UK exposes sick Russian troll factory plaguing social media with Kremlin propaganda
- UK Government funded expert research unveils new tactics of the Kremlin’s large-scale disinformation campaign.
- Troll factory is targeting politicians and baiting audiences across a number of countries including the UK, South Africa and India.
- The operation has suspected links to Yevgeniy Prigozhin, founder of infamous bot-farm the Internet Research Agency.
UK-funded expert research has exposed how the Kremlin is using a troll factory to spread lies on social media and in comment sections of popular websites.
The cyber soldiers are ruthlessly targeting politicians and audiences across a number of countries including the UK, South Africa and India.
The research exposes how the Kremlin’s large-scale disinformation campaign is designed to manipulate international public opinion of Russia’s illegitimate war in Ukraine, trying to grow support for their abhorrent war, and recruiting new Putin sympathisers.
Sick masterminds of the operation are believed to be working overtly from an old factory in St Petersburg, with paid employees, and internal working teams.
Foreign Secretary Liz Truss said:
We cannot allow the Kremlin and its shady troll farms to invade our online spaces with their lies about Putin’s illegal war. The UK Government has alerted international partners and will continue to work closely with allies and media platforms to undermine Russian information operations.

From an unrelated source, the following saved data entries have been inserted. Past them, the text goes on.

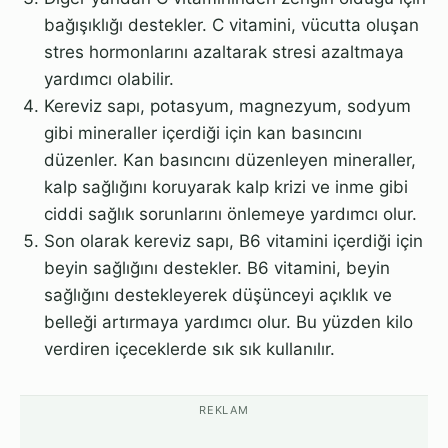
bağışıklığı destekler. C vitamini, vücutta oluşan
stres hormonlarını azaltarak stresi azaltmaya
yardımcı olabilir.
Kereviz sapı, potasyum, magnezyum, sodyum
gibi mineraller içerdiği için kan basıncını
düzenler. Kan basıncını düzenleyen mineraller,
kalp sağlığını koruyarak kalp krizi ve inme gibi
ciddi sağlık sorunlarını önlemeye yardımcı olur.
Son olarak kereviz sapı, B6 vitamini içerdiği için
beyin sağlığını destekler. B6 vitamini, beyin
sağlığını destekleyerek düşünceyi açıklık ve
belleği artırmaya yardımcı olur. Bu yüzden kilo
verdiren içeceklerde sık sık kullanılır.
REKLAM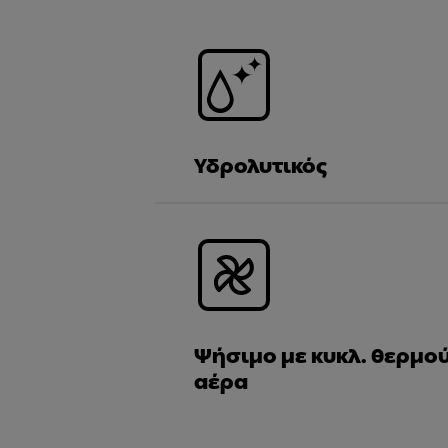
Υδρολυτικός
Ψήσιμο με κυκλ. θερμο
αέρα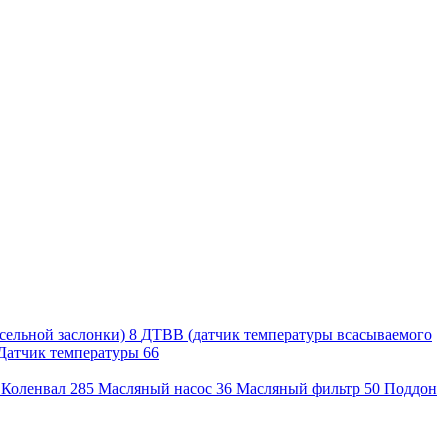
сельной заслонки)
8
ДТВВ (датчик температуры всасываемого
Датчик температуры
66
3
Коленвал
285
Масляный насос
36
Масляный фильтр
50
Поддон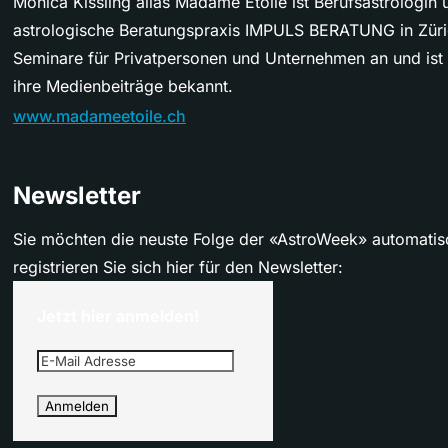
Monica Kissling alias Madame Etoile ist Berufsastrologin u
astrologische Beratungspraxis IMPULS BERATUNG in Züric
Seminare für Privatpersonen und Unternehmen an und ist
ihre Medienbeiträge bekannt.
www.madameetoile.ch
Newsletter
Sie möchten die neuste Folge der «AstroWeek» automatis
registrieren Sie sich hier für den Newsletter:
Jetzt hier anmelden!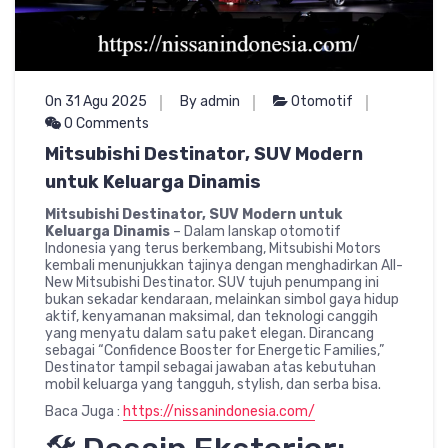
On 31 Agu 2025
By admin
Otomotif
0 Comments
Mitsubishi Destinator, SUV Modern
untuk Keluarga Dinamis
Mitsubishi Destinator, SUV Modern untuk
Keluarga Dinamis
– Dalam lanskap otomotif
Indonesia yang terus berkembang, Mitsubishi Motors
kembali menunjukkan tajinya dengan menghadirkan All-
New Mitsubishi Destinator. SUV tujuh penumpang ini
bukan sekadar kendaraan, melainkan simbol gaya hidup
aktif, kenyamanan maksimal, dan teknologi canggih
yang menyatu dalam satu paket elegan. Dirancang
sebagai “Confidence Booster for Energetic Families,”
Destinator tampil sebagai jawaban atas kebutuhan
mobil keluarga yang tangguh, stylish, dan serba bisa.
Baca Juga :
https://nissanindonesia.com/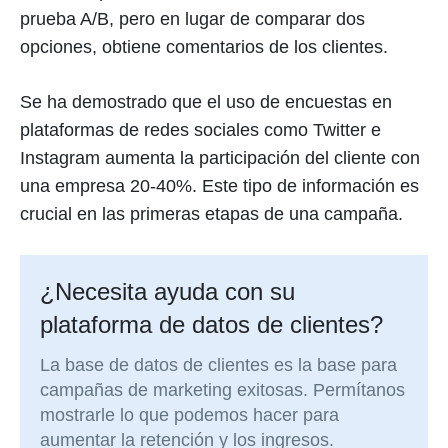
prueba A/B, pero en lugar de comparar dos
opciones, obtiene comentarios de los clientes.
Se ha demostrado que el uso de encuestas en
plataformas de redes sociales como Twitter e
Instagram aumenta la participación del cliente con
una empresa 20-40%. Este tipo de información es
crucial en las primeras etapas de una campaña.
¿Necesita ayuda con su
plataforma de datos de clientes?
La base de datos de clientes es la base para
campañas de marketing exitosas. Permítanos
mostrarle lo que podemos hacer para
aumentar la retención y los ingresos.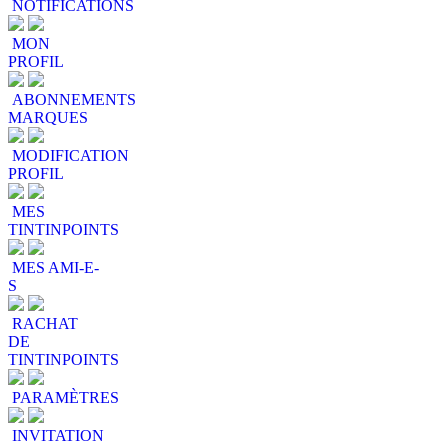
NOTIFICATIONS
MON
PROFIL
ABONNEMENTS
MARQUES
MODIFICATION
PROFIL
MES
TINTINPOINTS
MES AMI-E-
S
RACHAT
DE
TINTINPOINTS
PARAMÈTRES
INVITATION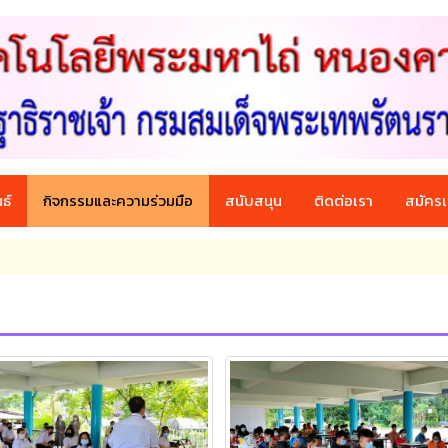
ธ์
กิจกรรมและความร่วมมือ
สนับสนุน
ติดต่อเรา
สมัครเ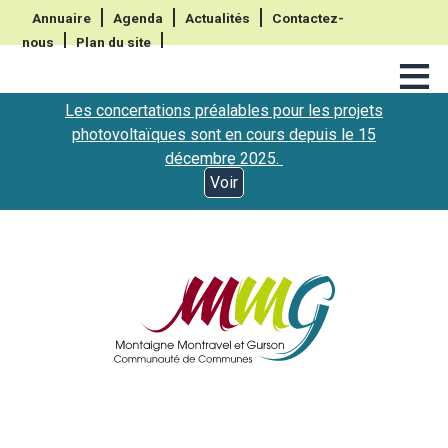
Annuaire
Agenda
Actualités
Contactez-
nous
Plan du site
≡
Les concertations préalables pour les projets
photovoltaïques sont en cours depuis le 15
décembre 2025.
Voir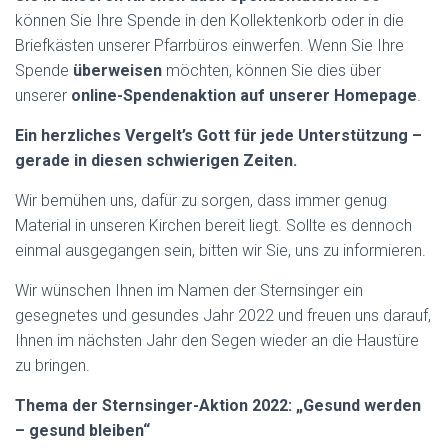
können Sie Ihre Spende in den Kollektenkorb oder in die
Briefkästen unserer Pfarrbüros einwerfen. Wenn Sie Ihre
Spende
überweisen
möchten, können Sie dies über
unserer
online-Spendenaktion auf unserer Homepage
.
Ein herzliches Vergelt’s Gott für jede Unterstützung –
gerade in diesen schwierigen Zeiten.
Wir bemühen uns, dafür zu sorgen, dass immer genug
Material in unseren Kirchen bereit liegt. Sollte es dennoch
einmal ausgegangen sein, bitten wir Sie, uns zu informieren.
Wir wünschen Ihnen im Namen der Sternsinger ein
gesegnetes und gesundes Jahr 2022 und freuen uns darauf,
Ihnen im nächsten Jahr den Segen wieder an die Haustüre
zu bringen.
Thema der Sternsinger-Aktion 2022: „Gesund werden
– gesund bleiben“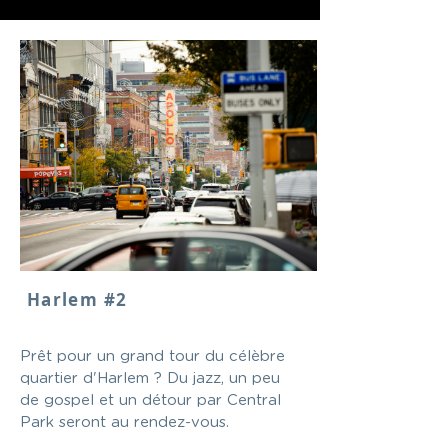
Harlem #2
Prêt pour un grand tour du célèbre
quartier d'Harlem ? Du jazz, un peu
de gospel et un détour par Central
Park seront au rendez-vous.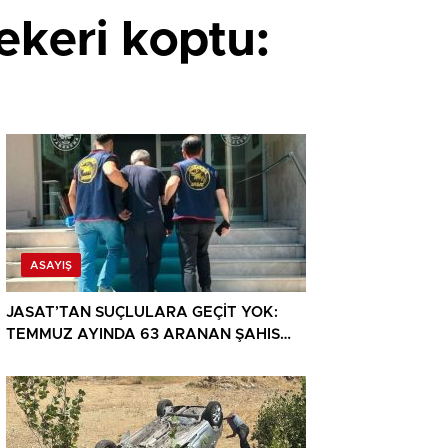
ekeri koptu:
ASAYIŞ
JASAT’TAN SUÇLULARA GEÇİT YOK:
TEMMUZ AYINDA 63 ARANAN ŞAHIS
YAKALANDI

Culture Secretary Nadine Dorries said:
These are insidious attempts by Putin and his propaganda machine to deceive the world about the brutality he’s inflicting on the people of Ukraine. This evidence will help us to more effectively identify and remove Russian disinformation and follows our decisive action to block anyone from doing business with Kremlin-controlled outlets RT and Sputnik.
The evidence shows the troll factory is using Telegram to actively recruit and co-ordinate new supporters who then target the social media profiles of Kremlin critics – spamming them with pro-Putin and pro-war comments. Targets include the senior UK ministers’ social media accounts, alongside other world leaders.
The operation has suspected links to Yevgeniy Prigozhin, the founder of the most infamous and wide-ranging bot-farm the Internet Research Agency, both of whom the UK has sanctioned.
The UK Government will share this latest research with major social media platforms. We are already working closely with them to ensure they swiftly remove disinformation and coordinated inauthentic or manipulated behaviour, as per their Terms of Service.
The UK has also created a Government Information Cell (GIC) to counter Russian disinformation. Made up of experts from across the UK Government, the Cell is focussed on identifying and assessing Russian disinformation and both advising on and delivering output to expose and challenge the Kremlin’s lies.
Through our unprecedented package of sanctions against Russia, we have already targeted peddlers of Russian disinformation, including Putin’s key political allies, regime spokespeople including Putin’s Press Secretary Dmitry Peskov and Foreign Affairs spokeswoman Maria Zakharova, and Kremlin-backed disinformation agencies.
The Government has also directly sanctioned state media organisations, targeting the Kremlin-funded TV-Novosti who owns RT, formerly Russia Today, and Rossiya Segodnya who control news agency Sputnik.
Key findings include
- A new troll farm that is seeking to guide and ‘brigade’ a wider network of supporters and sympathisers to engage in targeted trolling behaviours.
- This information operation and its associated targeted trolling activities are being directed at senior international politicians and international media outlets.
- Traces of the operation have been detected across eight social media platforms including Telegram, Twitter, Facebook and TikTok.
- Key tactical innovations of the operational methodology include the use of commenting behaviours, use of VPNs and deliberate amplification of ‘organic’ content supporting the Kremlin’s position. All of these methods help to avoid detection and interception by social media platforms.
Troll Tactics
- Calling on subscribers to target the social media profiles of opponents and Kremlin critics, including prominent politicians and world leaders, and spam them with pro-Kremlin comments.
- Asking them to turn on VPNs and spam the comments sections of specific links to Instagram, YouTube, and Telegram.
- Focusing activity on posting comments, rather than authoring original content – a tactic likely to decrease the risks of being detected by social media platforms for engaging in coordinated inauthentic behaviour and/or harmful content.
- Searching for ‘organic content’ posted by genuine users coherent with the lines they want to push, and then working to amplify these messages, in order that such views are distorted as the norm. This means that, provided the content they post is not too offensive, they are unlikely to be subject to de-platforming interventions.